Por Ana Sampaio
Em uma trajetória marcada por décadas de dedicação silenciosa à ciência, a Dra. Tatiana Coelho de Sampaio, pesquisadora da Universidade Federal do Rio de Janeiro (UFRJ), vem ganhando atenção nacional ao liderar uma pesquisa inovadora que pode transformar o tratamento de lesões na medula espinhal — uma condição que, por muito tempo, foi considerada praticamente irreversível pela medicina moderna.
Responsável por mais de 25 anos de estudo sobre a laminina — uma proteína essencial presente na matriz extracelular que atua como uma espécie de “esqueleto” para organizar e sustentar células nos tecidos — Tatiana dedicou sua carreira a entender como essa molécula influencia a regeneração celular.

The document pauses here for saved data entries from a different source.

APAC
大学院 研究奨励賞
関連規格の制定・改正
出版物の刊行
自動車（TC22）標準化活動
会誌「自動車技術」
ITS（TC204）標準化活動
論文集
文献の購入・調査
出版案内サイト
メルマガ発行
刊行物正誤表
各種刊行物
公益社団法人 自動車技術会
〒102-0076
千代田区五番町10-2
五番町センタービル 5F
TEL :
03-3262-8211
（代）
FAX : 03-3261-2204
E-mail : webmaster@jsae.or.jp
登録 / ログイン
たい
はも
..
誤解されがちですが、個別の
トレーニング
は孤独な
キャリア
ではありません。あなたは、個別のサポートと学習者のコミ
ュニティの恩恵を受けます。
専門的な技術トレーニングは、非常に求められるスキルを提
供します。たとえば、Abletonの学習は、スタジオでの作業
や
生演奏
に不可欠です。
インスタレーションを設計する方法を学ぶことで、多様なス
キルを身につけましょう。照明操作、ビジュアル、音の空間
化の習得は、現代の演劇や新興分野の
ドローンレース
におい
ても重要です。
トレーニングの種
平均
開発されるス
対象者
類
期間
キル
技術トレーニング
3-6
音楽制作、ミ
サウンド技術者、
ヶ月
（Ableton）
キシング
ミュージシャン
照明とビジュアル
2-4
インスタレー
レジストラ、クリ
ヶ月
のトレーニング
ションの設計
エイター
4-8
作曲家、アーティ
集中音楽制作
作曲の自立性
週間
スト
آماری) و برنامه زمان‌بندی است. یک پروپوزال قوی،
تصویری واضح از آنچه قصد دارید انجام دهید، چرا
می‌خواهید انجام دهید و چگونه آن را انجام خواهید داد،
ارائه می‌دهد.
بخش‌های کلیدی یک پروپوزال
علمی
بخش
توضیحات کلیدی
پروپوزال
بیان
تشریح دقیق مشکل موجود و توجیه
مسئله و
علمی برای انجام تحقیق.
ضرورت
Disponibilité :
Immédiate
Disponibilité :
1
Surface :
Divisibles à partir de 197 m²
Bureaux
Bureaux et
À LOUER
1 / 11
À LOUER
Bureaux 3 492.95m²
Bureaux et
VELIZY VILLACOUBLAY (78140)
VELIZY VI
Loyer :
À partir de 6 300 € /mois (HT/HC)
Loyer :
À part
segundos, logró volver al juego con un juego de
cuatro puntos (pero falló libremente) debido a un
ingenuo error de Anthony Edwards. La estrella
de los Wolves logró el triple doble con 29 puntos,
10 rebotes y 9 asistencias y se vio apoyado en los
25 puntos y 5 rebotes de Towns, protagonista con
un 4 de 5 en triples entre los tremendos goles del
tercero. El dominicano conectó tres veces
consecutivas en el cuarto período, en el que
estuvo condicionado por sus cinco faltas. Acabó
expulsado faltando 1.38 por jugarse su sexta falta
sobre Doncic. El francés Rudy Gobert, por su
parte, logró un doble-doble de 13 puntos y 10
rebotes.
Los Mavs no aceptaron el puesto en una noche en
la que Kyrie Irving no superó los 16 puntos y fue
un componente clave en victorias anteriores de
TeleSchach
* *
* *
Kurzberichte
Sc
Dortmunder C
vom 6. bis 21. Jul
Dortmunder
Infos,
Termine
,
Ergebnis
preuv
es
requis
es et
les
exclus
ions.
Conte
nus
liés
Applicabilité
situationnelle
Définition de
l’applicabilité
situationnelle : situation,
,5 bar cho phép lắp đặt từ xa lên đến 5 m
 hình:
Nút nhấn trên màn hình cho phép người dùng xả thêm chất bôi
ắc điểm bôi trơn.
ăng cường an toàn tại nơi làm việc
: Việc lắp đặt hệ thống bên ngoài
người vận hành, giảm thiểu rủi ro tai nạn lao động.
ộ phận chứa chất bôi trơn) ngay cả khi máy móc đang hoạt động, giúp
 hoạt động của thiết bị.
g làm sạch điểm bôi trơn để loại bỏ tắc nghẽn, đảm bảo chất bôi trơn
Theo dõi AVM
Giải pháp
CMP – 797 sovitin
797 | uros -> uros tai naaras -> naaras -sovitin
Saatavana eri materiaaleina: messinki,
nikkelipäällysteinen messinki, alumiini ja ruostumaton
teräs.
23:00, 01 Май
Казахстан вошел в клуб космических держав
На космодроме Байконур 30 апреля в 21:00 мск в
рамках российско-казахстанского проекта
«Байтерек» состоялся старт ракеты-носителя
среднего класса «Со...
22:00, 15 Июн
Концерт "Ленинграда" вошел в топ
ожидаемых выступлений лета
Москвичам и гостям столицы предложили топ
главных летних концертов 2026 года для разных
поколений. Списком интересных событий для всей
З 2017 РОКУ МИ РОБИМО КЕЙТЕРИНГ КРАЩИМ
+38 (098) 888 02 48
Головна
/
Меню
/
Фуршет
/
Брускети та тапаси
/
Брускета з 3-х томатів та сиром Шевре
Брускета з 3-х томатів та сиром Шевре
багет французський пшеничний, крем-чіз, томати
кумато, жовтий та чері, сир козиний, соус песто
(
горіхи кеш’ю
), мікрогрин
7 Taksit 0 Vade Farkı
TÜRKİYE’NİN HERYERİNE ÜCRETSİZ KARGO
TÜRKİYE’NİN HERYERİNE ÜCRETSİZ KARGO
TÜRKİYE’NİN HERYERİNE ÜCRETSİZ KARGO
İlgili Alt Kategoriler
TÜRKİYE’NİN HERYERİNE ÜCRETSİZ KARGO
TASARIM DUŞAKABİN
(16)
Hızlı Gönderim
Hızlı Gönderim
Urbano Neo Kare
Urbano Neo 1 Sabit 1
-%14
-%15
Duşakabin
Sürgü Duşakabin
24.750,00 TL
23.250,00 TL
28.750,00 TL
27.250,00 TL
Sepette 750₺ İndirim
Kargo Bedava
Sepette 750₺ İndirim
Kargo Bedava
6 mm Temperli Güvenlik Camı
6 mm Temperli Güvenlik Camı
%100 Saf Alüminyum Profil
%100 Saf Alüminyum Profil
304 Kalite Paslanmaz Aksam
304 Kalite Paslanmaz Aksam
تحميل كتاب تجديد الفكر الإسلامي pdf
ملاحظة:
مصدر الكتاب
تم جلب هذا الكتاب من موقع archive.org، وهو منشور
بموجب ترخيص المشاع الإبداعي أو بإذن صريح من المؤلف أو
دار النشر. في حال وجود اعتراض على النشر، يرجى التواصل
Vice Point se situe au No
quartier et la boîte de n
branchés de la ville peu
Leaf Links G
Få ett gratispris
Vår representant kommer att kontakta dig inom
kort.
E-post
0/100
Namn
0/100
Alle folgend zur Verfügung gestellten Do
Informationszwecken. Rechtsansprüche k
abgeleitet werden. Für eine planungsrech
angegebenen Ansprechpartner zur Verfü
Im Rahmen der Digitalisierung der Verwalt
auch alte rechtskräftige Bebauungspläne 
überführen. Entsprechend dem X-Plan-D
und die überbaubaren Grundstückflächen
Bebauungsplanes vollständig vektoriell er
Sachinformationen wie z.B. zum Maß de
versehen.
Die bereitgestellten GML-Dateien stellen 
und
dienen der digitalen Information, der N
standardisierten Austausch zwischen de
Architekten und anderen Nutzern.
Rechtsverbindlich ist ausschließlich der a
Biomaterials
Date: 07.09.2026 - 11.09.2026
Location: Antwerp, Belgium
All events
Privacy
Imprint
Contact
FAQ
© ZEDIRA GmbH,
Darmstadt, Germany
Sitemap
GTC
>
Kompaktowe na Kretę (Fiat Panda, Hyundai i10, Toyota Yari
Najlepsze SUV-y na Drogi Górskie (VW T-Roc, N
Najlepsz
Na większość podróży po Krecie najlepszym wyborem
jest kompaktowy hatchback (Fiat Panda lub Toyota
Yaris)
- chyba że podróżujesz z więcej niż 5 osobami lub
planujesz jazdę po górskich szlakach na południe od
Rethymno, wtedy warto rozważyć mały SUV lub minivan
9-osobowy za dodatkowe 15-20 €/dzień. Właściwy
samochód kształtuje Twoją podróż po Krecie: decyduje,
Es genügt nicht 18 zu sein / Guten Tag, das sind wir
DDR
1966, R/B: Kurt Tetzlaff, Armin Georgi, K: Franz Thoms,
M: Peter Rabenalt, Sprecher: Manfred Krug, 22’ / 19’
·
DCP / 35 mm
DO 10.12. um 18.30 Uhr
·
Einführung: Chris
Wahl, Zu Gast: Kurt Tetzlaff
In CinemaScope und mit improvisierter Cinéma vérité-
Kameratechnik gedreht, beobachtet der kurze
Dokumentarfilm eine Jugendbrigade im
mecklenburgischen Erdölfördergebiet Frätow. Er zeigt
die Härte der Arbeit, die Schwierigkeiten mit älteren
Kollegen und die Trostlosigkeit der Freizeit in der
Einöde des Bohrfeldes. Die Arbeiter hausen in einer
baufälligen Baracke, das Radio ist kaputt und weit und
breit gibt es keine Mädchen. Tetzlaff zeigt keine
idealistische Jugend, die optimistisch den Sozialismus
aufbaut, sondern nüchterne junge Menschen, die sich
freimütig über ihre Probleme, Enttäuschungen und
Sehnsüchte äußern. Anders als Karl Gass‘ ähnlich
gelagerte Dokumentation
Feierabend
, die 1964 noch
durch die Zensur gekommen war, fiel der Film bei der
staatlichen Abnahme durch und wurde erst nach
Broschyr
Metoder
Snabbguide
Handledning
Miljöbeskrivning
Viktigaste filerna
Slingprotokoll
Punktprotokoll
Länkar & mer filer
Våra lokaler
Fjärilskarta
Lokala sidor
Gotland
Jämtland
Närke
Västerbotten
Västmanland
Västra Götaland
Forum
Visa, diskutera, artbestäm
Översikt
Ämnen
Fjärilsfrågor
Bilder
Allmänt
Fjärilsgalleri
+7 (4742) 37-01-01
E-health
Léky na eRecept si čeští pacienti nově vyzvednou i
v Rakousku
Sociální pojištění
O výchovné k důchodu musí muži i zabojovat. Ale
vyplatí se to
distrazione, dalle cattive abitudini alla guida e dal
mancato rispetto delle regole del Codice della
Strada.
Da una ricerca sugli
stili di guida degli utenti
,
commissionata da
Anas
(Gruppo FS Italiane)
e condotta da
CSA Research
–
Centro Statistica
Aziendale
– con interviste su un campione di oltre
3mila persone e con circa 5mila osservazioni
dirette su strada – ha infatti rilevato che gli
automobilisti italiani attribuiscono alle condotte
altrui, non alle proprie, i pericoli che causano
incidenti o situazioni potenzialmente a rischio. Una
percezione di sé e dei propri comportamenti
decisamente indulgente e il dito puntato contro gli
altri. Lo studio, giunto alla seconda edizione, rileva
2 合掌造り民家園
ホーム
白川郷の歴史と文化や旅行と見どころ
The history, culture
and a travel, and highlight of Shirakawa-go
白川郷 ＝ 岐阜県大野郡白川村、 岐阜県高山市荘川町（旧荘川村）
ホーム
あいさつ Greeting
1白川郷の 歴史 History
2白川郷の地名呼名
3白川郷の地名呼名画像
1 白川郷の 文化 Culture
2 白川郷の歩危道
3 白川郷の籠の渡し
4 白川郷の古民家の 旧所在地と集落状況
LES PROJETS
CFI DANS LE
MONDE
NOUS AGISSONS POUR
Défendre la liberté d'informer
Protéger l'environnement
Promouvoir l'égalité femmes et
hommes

A partir dessa pesquisa, ela e sua equipe desenvolveram a polilaminina, uma estrutura polimerizada da laminina extraída da placenta humana, investigada como agente terapêutico para estimular a regeneração neural.
Os resultados obtidos em testes experimentais têm surpreendido pesquisadores e pacientes. Em estudos iniciais, alguns indivíduos com lesões medulares graves — incluindo casos de paraplegia e tetraplegia — apresentaram recuperação parcial ou até total de movimentos após o tratamento com polilaminina, aplicado diretamente na coluna vertebral. Ainda que a pesquisa esteja em fases experimentais e dependa de autorização regulatória para avançar em larga escala, os dados já sinalizam um avanço significativo na tentativa de restaurar funções motoras comprometidas pela lesão.
Os primeiros estudos clínicos, aprovados pela Agência Nacional de Vigilância Sanitária (Anvisa), avaliaram a segurança e a viabilidade do tratamento em pacientes com lesões recentes, com resultados que acenderam debates sobre as possibilidades da medicina regenerativa no Brasil e no mundo.
A pesquisa de Tatiana também tem repercutido no meio político-científico: o Senado Federal aprovou a realização de uma audiência pública para discutir os avanços e os desafios enfrentados pelo estudo, como a burocracia regulatória, a necessidade de financiamento contínuo e a importância de fortalecer pesquisas de base em universidades públicas.
Para muitos especialistas, o desenvolvimento da polilaminina representa não apenas um avanço científico de ponta, mas também uma esperança concreta para milhões de pessoas que sofrem com as consequências de lesões na medula espinhal — uma condição que afeta profundamente a qualidade de vida.
Apesar do entusiasmo, pesquisadores destacam que ainda há um longo caminho a percorrer: estudos clínicos mais amplos, revisão de dados e novos testes são necessários antes que a polilaminina possa ser incorporada à prática médica de forma definitiva. No entanto, o trabalho de Tatiana Coelho de Sampaio já coloca a ciência brasileira em destaque no cenário internacional de biomedicina e regeneração neural.